*The problem*:
Put every line of the records into a Markdown table with two columns, Row and Line. Number the rows in order and skip any blank lines.

*Task data*:
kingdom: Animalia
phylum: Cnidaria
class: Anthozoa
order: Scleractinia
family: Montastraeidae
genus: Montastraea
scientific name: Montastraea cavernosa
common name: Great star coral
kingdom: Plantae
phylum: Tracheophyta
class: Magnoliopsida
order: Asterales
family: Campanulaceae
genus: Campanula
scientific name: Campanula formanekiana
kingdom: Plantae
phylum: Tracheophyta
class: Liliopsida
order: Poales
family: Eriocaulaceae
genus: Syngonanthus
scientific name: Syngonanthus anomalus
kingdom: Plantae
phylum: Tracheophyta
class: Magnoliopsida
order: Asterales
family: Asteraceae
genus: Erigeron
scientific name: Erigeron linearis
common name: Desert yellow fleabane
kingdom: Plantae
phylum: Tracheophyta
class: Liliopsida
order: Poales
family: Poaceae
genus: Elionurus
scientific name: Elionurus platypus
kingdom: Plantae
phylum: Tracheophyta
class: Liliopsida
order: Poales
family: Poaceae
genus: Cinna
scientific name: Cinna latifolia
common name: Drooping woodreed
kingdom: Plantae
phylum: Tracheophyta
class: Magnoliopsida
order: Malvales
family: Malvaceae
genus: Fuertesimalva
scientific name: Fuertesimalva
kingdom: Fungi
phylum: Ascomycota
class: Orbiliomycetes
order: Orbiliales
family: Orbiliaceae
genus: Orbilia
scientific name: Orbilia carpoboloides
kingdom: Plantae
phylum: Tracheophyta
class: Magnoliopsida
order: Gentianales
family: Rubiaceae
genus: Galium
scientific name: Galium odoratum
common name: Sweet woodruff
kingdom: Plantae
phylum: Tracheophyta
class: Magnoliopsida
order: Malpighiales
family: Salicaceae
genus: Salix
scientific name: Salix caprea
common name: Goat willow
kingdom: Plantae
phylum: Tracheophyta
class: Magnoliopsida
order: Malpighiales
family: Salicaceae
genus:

*Task answer*:
| Row | Line |
|---|---|
| 1 | kingdom: Animalia |
| 2 | phylum: Cnidaria |
| 3 | class: Anthozoa |
| 4 | order: Scleractinia |
| 5 | family: Montastraeidae |
| 6 | genus: Montastraea |
| 7 | scientific name: Montastraea cavernosa |
| 8 | common name: Great star coral |
| 9 | kingdom: Plantae |
| 10 | phylum: Tracheophyta |
| 11 | class: Magnoliopsida |
| 12 | order: Asterales |
| 13 | family: Campanulaceae |
| 14 | genus: Campanula |
| 15 | scientific name: Campanula formanekiana |
| 16 | kingdom: Plantae |
| 17 | phylum: Tracheophyta |
| 18 | class: Liliopsida |
| 19 | order: Poales |
| 20 | family: Eriocaulaceae |
| 21 | genus: Syngonanthus |
| 22 | scientific name: Syngonanthus anomalus |
| 23 | kingdom: Plantae |
| 24 | phylum: Tracheophyta |
| 25 | class: Magnoliopsida |
| 26 | order: Asterales |
| 27 | family: Asteraceae |
| 28 | genus: Erigeron |
| 29 | scientific name: Erigeron linearis |
| 30 | common name: Desert yellow fleabane |
| 31 | kingdom: Plantae |
| 32 | phylum: Tracheophyta |
| 33 | class: Liliopsida |
| 34 | order: Poales |
| 35 | family: Poaceae |
| 36 | genus: Elionurus |
| 37 | scientific name: Elionurus platypus |
| 38 | kingdom: Plantae |
| 39 | phylum: Tracheophyta |
| 40 | class: Liliopsida |
| 41 | order: Poales |
| 42 | family: Poaceae |
| 43 | genus: Cinna |
| 44 | scientific name: Cinna latifolia |
| 45 | common name: Drooping woodreed |
| 46 | kingdom: Plantae |
| 47 | phylum: Tracheophyta |
| 48 | class: Magnoliopsida |
| 49 | order: Malvales |
| 50 | family: Malvaceae |
| 51 | genus: Fuertesimalva |
| 52 | scientific name: Fuertesimalva |
| 53 | kingdom: Fungi |
| 54 | phylum: Ascomycota |
| 55 | class: Orbiliomycetes |
| 56 | order: Orbiliales |
| 57 | family: Orbiliaceae |
| 58 | genus: Orbilia |
| 59 | scientific name: Orbilia carpoboloides |
| 60 | kingdom: Plantae |
| 61 | phylum: Tracheophyta |
| 62 | class: Magnoliopsida |
| 63 | order: Gentianales |
| 64 | family: Rubiaceae |
| 65 | genus: Galium |
| 66 | scientific name: Galium odoratum |
| 67 | common name: Sweet woodruff |
| 68 | kingdom: Plantae |
| 69 | phylum: Tracheophyta |
| 70 | class: Magnoliopsida |
| 71 | order: Malpighiales |
| 72 | family: Salicaceae |
| 73 | genus: Salix |
| 74 | scientific name: Salix caprea |
| 75 | common name: Goat willow |
| 76 | kingdom: Plantae |
| 77 | phylum: Tracheophyta |
| 78 | class: Magnoliopsida |
| 79 | order: Malpighiales |
| 80 | family: Salicaceae |
| 81 | genus: |